« Les filles en ont marre de la cigarette électronique et des minets qui vapotent de la banane … » Certaines révolutions silencieuses déplacent les lignes en douceur : ainsi, les ventes de pipes connaissent une croissance insolente, qui témoigne de l’émergence d’un nouveau dandysme, annonce Marianne dans sa dernière édition. Extraits.

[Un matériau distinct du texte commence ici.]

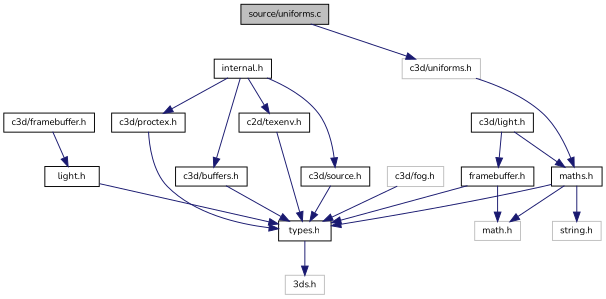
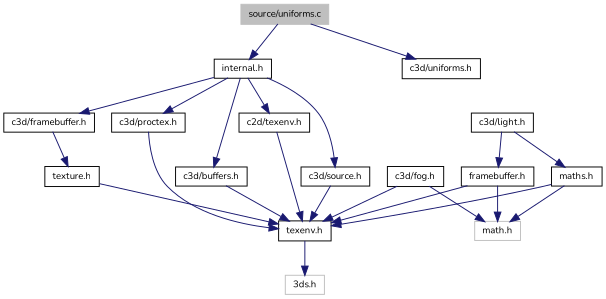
  digraph {
    fontname=Nunito
    node [color=black fillcolor=white fontname=Nunito fontsize=10 shape=record style=filled]
    edge [color=midnightblue fontname=Nunito fontsize=10 labelfontname=Helvetica labelfontsize=10 style=solid]
-   n1 [fillcolor=grey75 fontcolor=black height=0.2 label="source/uniforms.c" width=0.4]
+   n1 [color=grey75 fillcolor=grey75 fontcolor=black height=0.2 label="source/uniforms.c" width=0.4]
    n2 [height=0.2 label="internal.h" width=0.4]
-   n3 [color=grey75 height=0.2 label="c3d/uniforms.h" width=0.4]
+   n3 [height=0.2 label="c3d/uniforms.h" width=0.4]
    n4 [height=0.2 label="c3d/source.h" width=0.4]
    n5 [height=0.2 label="c3d/buffers.h" width=0.4]
    n6 [height=0.2 label="c3d/proctex.h" width=0.4]
    n7 [height=0.2 label="c3d/framebuffer.h" width=0.4]
    n8 [height=0.2 label="c2d/texenv.h" width=0.4]
    n9 [height=0.2 label="maths.h" width=0.4]
-   n10 [height=0.2 label="types.h" width=0.4]
+   n10 [height=0.2 label="texenv.h" width=0.4]
    n11 [height=0.2 label="c3d/light.h" width=0.4]
    n12 [height=0.2 label="framebuffer.h" width=0.4]
-   n13 [height=0.2 label="light.h" width=0.4]
-   n14 [color=grey75 height=0.2 label="c3d/fog.h" width=0.4]
+   n13 [height=0.2 label="texture.h" width=0.4]
+   n14 [height=0.2 label="c3d/fog.h" width=0.4]
    n15 [color=grey75 height=0.2 label="math.h" width=0.4]
    n16 [color=grey75 height=0.2 label="3ds.h" width=0.4]
-   n17 [color=grey75 height=0.2 label="string.h" width=0.4]
+   n1 -> n2
    n1 -> n3
    n2 -> n4
    n2 -> n5
    n2 -> n6
+   n2 -> n7
    n2 -> n8
-   n3 -> n9
    n4 -> n10
    n5 -> n10
    n6 -> n10
    n7 -> n13
    n8 -> n10
    n9 -> n10
    n9 -> n15
-   n9 -> n17
    n10 -> n16
    n11 -> n9
    n11 -> n12
    n12 -> n10
    n12 -> n15
    n13 -> n10
    n14 -> n10
+   n14 -> n15
  }
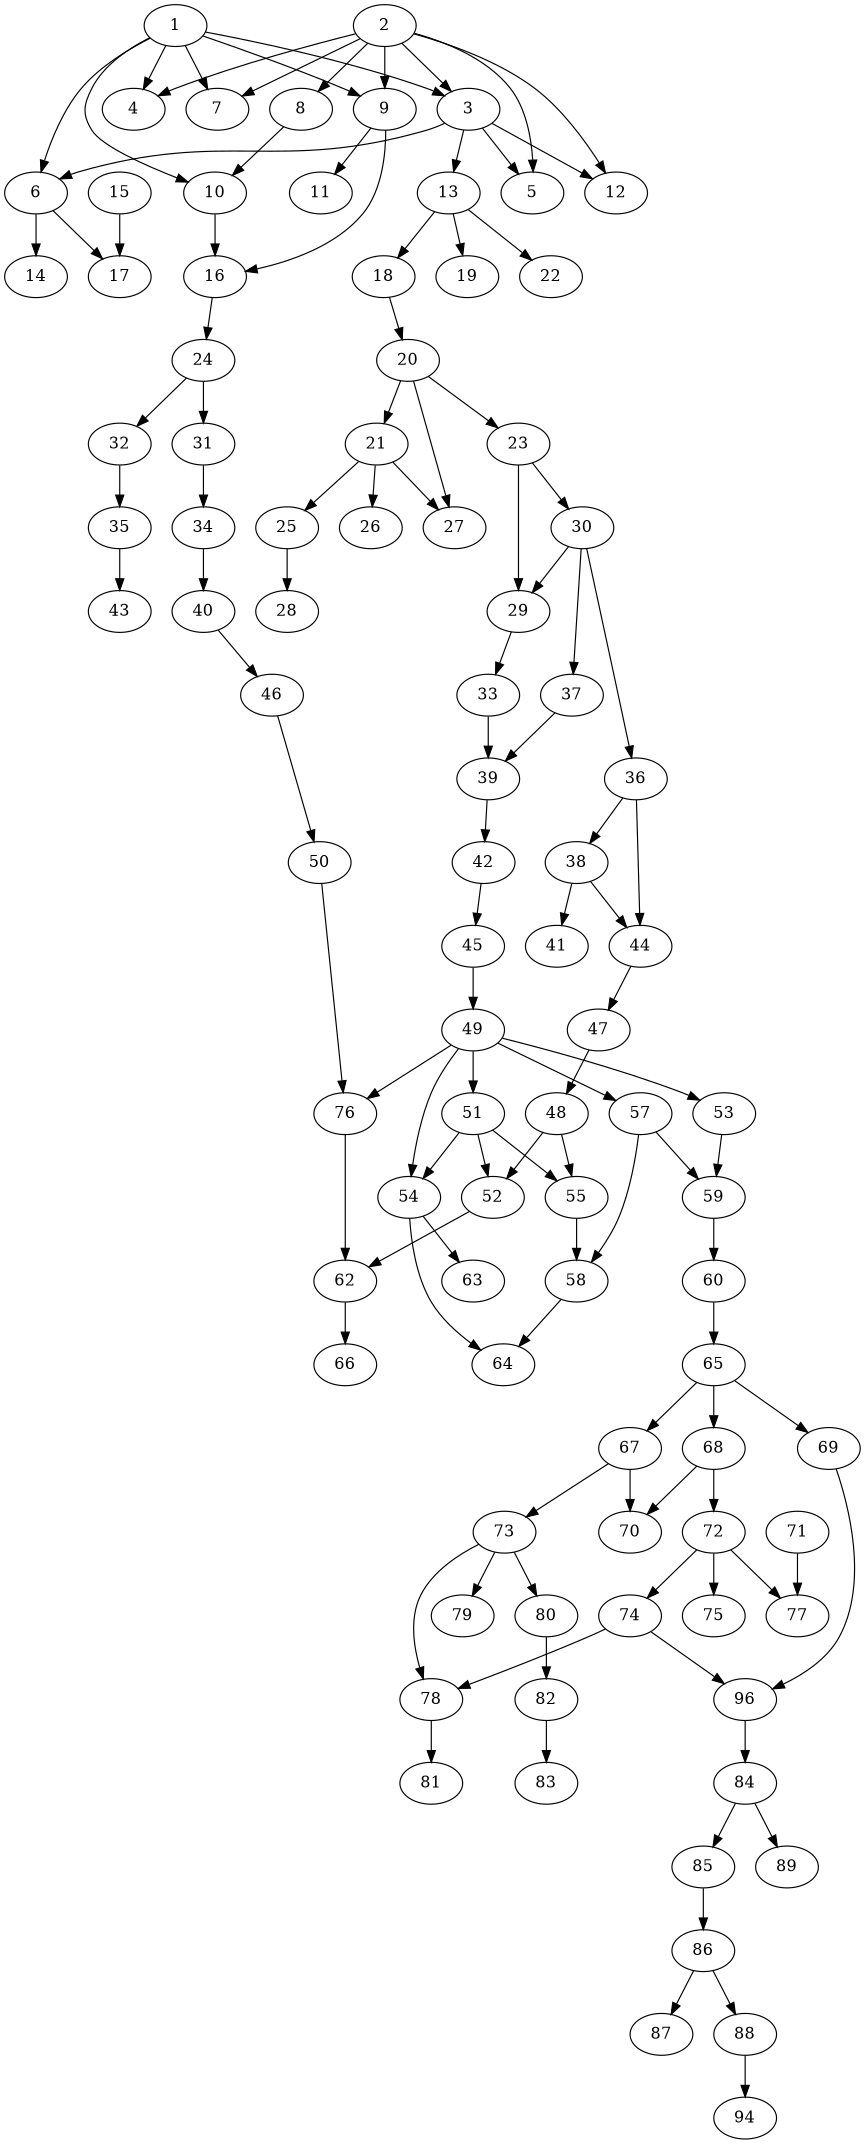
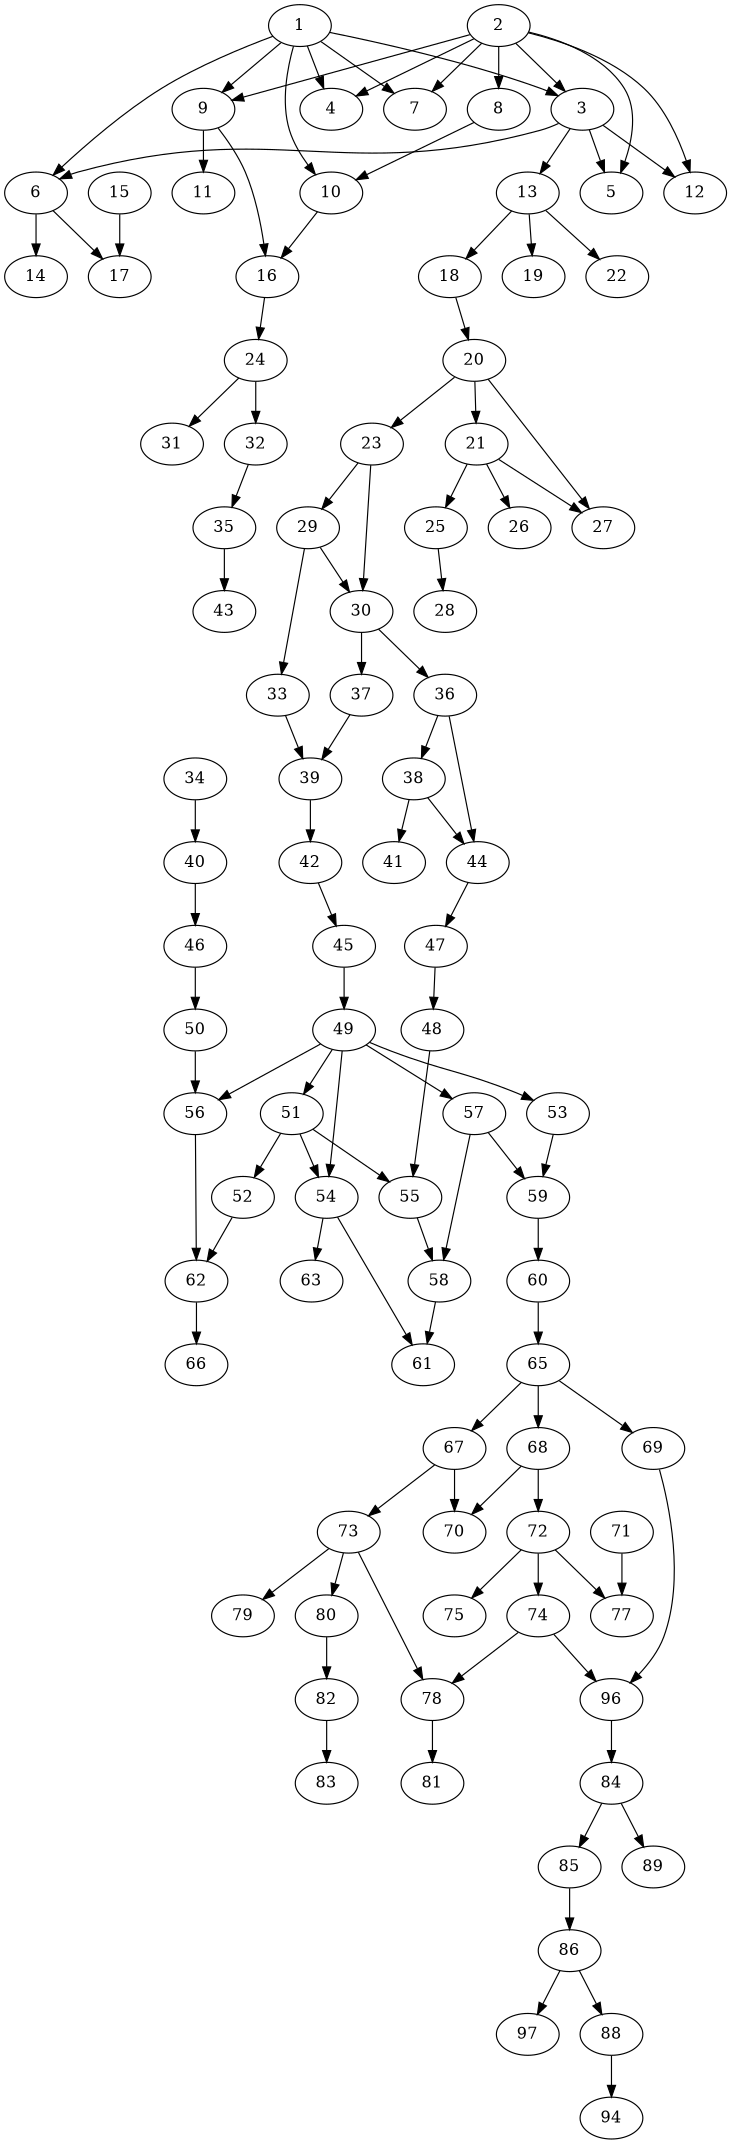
  digraph {
    node [alpha=0.18]
    1 [alpha=0.01]
    3 [alpha=0.03]
    4 [alpha=0.05]
    6 [alpha=0.01]
    7 [alpha=0.03]
    9 [alpha=0.19]
    10 [alpha=0.16]
    5
    12 [alpha=0.15]
    13 [alpha=0.12]
    14 [alpha=0.20]
    17 [alpha=0.01]
    11 [alpha=0.02]
    16 [alpha=0.15]
    18 [alpha=0.15]
    19 [alpha=0.17]
    22 [alpha=0.11]
    15 [alpha=0.03]
    24 [alpha=0.04]
    2
    8 [alpha=0.10]
    20 [alpha=0.20]
    31 [alpha=0.11]
    32 [alpha=0.16]
    21 [alpha=0.11]
    23 [alpha=0.13]
    27 [alpha=0.12]
    34 [alpha=0.01]
    35 [alpha=0.08]
    25 [alpha=0.02]
    26 [alpha=0.17]
    29 [alpha=0.16]
    30
    28 [alpha=0.12]
    33
    36 [alpha=0.10]
    37
    39 [alpha=0.20]
    38 [alpha=0.08]
    44 [alpha=0.07]
    40 [alpha=0.11]
    43 [alpha=0.12]
    42
    41
    47 [alpha=0.16]
    46 [alpha=0.14]
    45 [alpha=0.09]
    50 [alpha=0.14]
    48 [alpha=0.06]
    49 [alpha=0.12]
-   56 [alpha=0.17 label=76]
+   56 [alpha=0.17]
    51 [alpha=0.13]
    53
    54 [alpha=0.13]
    57 [alpha=0.11]
    52 [alpha=0.13]
    55 [alpha=0.04]
    59
-   61 [alpha=0.12 label=64]
+   61 [alpha=0.12]
    63 [alpha=0.05]
    62 [alpha=0.05]
    58 [alpha=0.11]
    66 [alpha=0.04]
    60 [alpha=0.15]
    65 [alpha=0.08]
    71 [alpha=0.14]
    77 [alpha=0.05]
    67 [alpha=0.05]
    68 [alpha=0.13]
    69 [alpha=0.16]
    70 [alpha=0.09]
    73 [alpha=0.16]
    72 [alpha=0.19]
    n74 [alpha=0.19 label=96]
    78 [alpha=0.05]
    79 [alpha=0.11]
    80 [alpha=0.11]
    74 [alpha=0.10]
    75 [alpha=0.15]
    84 [alpha=0.12]
    81 [alpha=0.05]
    82 [alpha=0.13]
    85 [alpha=0.09]
    89 [alpha=0.01]
    83 [alpha=0.04]
    86 [alpha=0.17]
-   87 [alpha=0.02]
+   87 [alpha=0.02 label=97]
    88 [alpha=0.08]
    n89 [alpha=0.17 label=94]
    1 -> 3
    1 -> 4
    1 -> 6
    1 -> 7
    1 -> 9
    1 -> 10
    3 -> 6
    3 -> 5
    3 -> 12
    3 -> 13
    6 -> 14
    6 -> 17
    9 -> 11
    9 -> 16
    10 -> 16
    13 -> 18
    13 -> 19
    13 -> 22
    16 -> 24
    18 -> 20
    15 -> 17
    24 -> 31
    24 -> 32
    2 -> 3
    2 -> 4
    2 -> 7
    2 -> 9
    2 -> 5
    2 -> 12
    2 -> 8
    8 -> 10
    20 -> 21
    20 -> 23
    20 -> 27
-   31 -> 34
    32 -> 35
    21 -> 27
    21 -> 25
    21 -> 26
    23 -> 29
    23 -> 30
    34 -> 40
    35 -> 43
    25 -> 28
-   30 -> 29
+   29 -> 30
    29 -> 33
    30 -> 36
    30 -> 37
    33 -> 39
    36 -> 38
    36 -> 44
    37 -> 39
    39 -> 42
    38 -> 44
    38 -> 41
    44 -> 47
    40 -> 46
    42 -> 45
    47 -> 48
    46 -> 50
    45 -> 49
    50 -> 56
-   48 -> 52
    48 -> 55
    49 -> 56
    49 -> 51
    49 -> 53
    49 -> 54
    49 -> 57
    56 -> 62
    51 -> 54
    51 -> 52
    51 -> 55
    53 -> 59
    54 -> 61
    54 -> 63
    57 -> 59
    57 -> 58
    52 -> 62
    55 -> 58
    59 -> 60
    62 -> 66
    58 -> 61
    60 -> 65
    65 -> 67
    65 -> 68
    65 -> 69
    71 -> 77
    67 -> 70
    67 -> 73
    68 -> 70
    68 -> 72
    69 -> n74
    73 -> 78
    73 -> 79
    73 -> 80
    72 -> 77
    72 -> 74
    72 -> 75
    n74 -> 84
    78 -> 81
    80 -> 82
    74 -> n74
    74 -> 78
    84 -> 85
    84 -> 89
    82 -> 83
    85 -> 86
    86 -> 87
    86 -> 88
    88 -> n89
  }
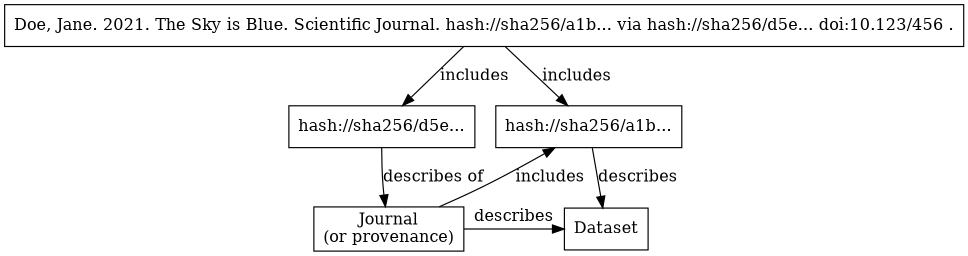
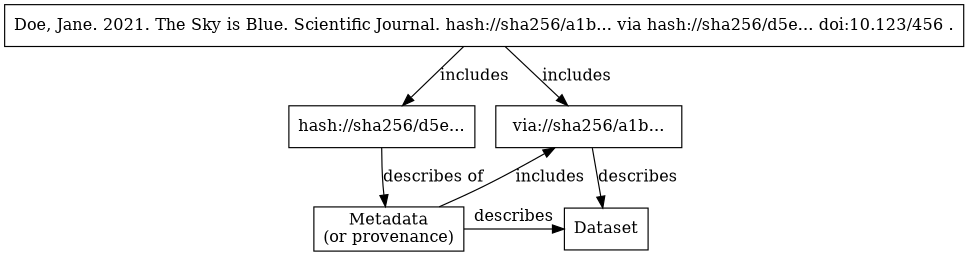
  digraph {
    rankdir=TB
    node [shape=box]
    n1 [label="hash://sha256/d5e..."]
-   n2 [label="hash://sha256/a1b..."]
-   n3 [label="Journal\n(or provenance)"]
+   n2 [label="via://sha256/a1b..."]
+   n3 [label="Metadata\n(or provenance)"]
    n4 [label=Dataset]
    n5 [label="Doe, Jane. 2021. The Sky is Blue. Scientific Journal. hash://sha256/a1b... via hash://sha256/d5e... doi:10.123/456 ."]
    subgraph sub_1 {
      rank=same
      n1
      n2
    }
    subgraph sub_2 {
      rank=same
      n3
      n4
    }
    n1 -> n3 [label="describes of"]
    n2 -> n4 [label=describes]
    n3 -> n2 [label=includes]
    n3 -> n4 [label=describes]
    n5 -> n1 [label=includes]
    n5 -> n2 [label=includes]
  }
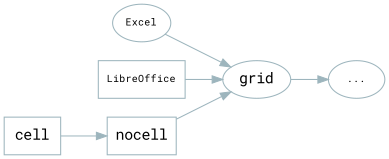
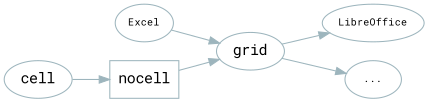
  digraph {
    fontname="Roboto Mono"
    rankdir=LR
    node [color="#9db5bd" fontname="Roboto Mono" shape=oval]
    edge [color="#9db5bd" fontname="Roboto Mono"]
    Excel [fontsize=10]
-   LibreOffice [fontsize=10 shape=box]
+   LibreOffice [fontsize=10]
    "..." [fontsize=10]
    grid [shape=ellipse]
-   cell [shape=box]
+   cell [shape=ellipse]
    nocell [shape=box]
    subgraph sub_1 {
      Excel
      LibreOffice
      "..."
    }
    Excel -> grid
-   LibreOffice -> grid
+   grid -> LibreOffice
    grid -> "..."
    cell -> nocell
    nocell -> grid
  }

•• (…) Depuis quelques années, on sentait déjà le vent tourner, de plus en plus de femmes et de jeunes s’adonnent à l’art oublié de fumer la pipe, comme s’ils trouvaient dans cette activité solitaire une manière d’affirmer un style de vie, une philosophie.
La crise sanitaire a confirmé la tendance. « Pendant le confinement, comme les gens s’ennuyaient et avaient besoin de réconfort, les ventes de pipes ont littéralement explosé », assure Marie-Aurélie Favre, actuelle propriétaire de la (probablement / ndlr ) dernière boutique de France à fabriquer, vendre et réparer les pipes : « À la Pipe du Nord », boulevard de Magenta, à Paris.
•• Pour le fumeur, la pipe est un bel objet qui réclame des soins, c’est l’extension de son vêtement. Aussi évite-t-il généralement de fumer en tongs et en tee-shirt. Surtout, la pipe ouvre à la réflexion et à l’intériorité : « c’est un problème à trois pipes, je vous prie de ne pas me déranger pendant 50 minutes », disait Sherlock Holmes au docteur Watson.
•• (…) Le fumeur de pipe est stratège (comme Staline / Marianne ayant pu trouver meilleure référence – ndlr), scientifique (comme Einstein), philosophe (comme Bachelard), poète (comme Rimbaud), sensuel (comme Simenon), peintre (comme Van Gogh), séducteur (comme Clark Gable) : tous des témoins de leur temps !
Dans les civilisations anciennes, la pipe était un instrument d’élévation spirituelle autant que de convivialité. Chez les Indiens d’Amérique du Nord, le calumet fumé collectivement scellait la paix entre les tribus en guerre.
•• Les plus vieilles pipes découvertes par les archéologues datent des civilisations précolombiennes du Mexique. Le premier Européen à avoir fumé la pipe avec du tabac d’Amérique fut le marin et compagnon de Christophe Colomb, Rodrigo de Jerez, en 1498.
Il fut pour cela jeté en prison par l’Inquisition, qui considérait le tabac comme diabolique. Ce qui n’empêcha pas la pipe de se répandre partout en Europe (…)
•• Tandis qu’aujourd’hui les bureaux de tabac exhibent des images atroces de langues et de poumons rongés par le cancer, fumer la pipe était alors considéré comme un acte médical !
Catherine de Médicis fumait pour lutter contre ses migraines, Richelieu fumait contre la mélancolie … Les médecins préconisaient le tabac contre la toux, les rhumatismes, les coliques, les vertiges.
•• En confondant le bon tabac à pipe naturel (introuvable, ou presque, en France) avec le tabac à cigarettes industriel qu’on trouve dans le commerce, nos actuels maîtres censeurs de l’école de médecine ont jeté l’opprobre sur un art de vivre millénaire et universel. Il est temps de le réhabiliter (…), suggère en guise de conclusion (et au second-degré) l’hebdomadaire.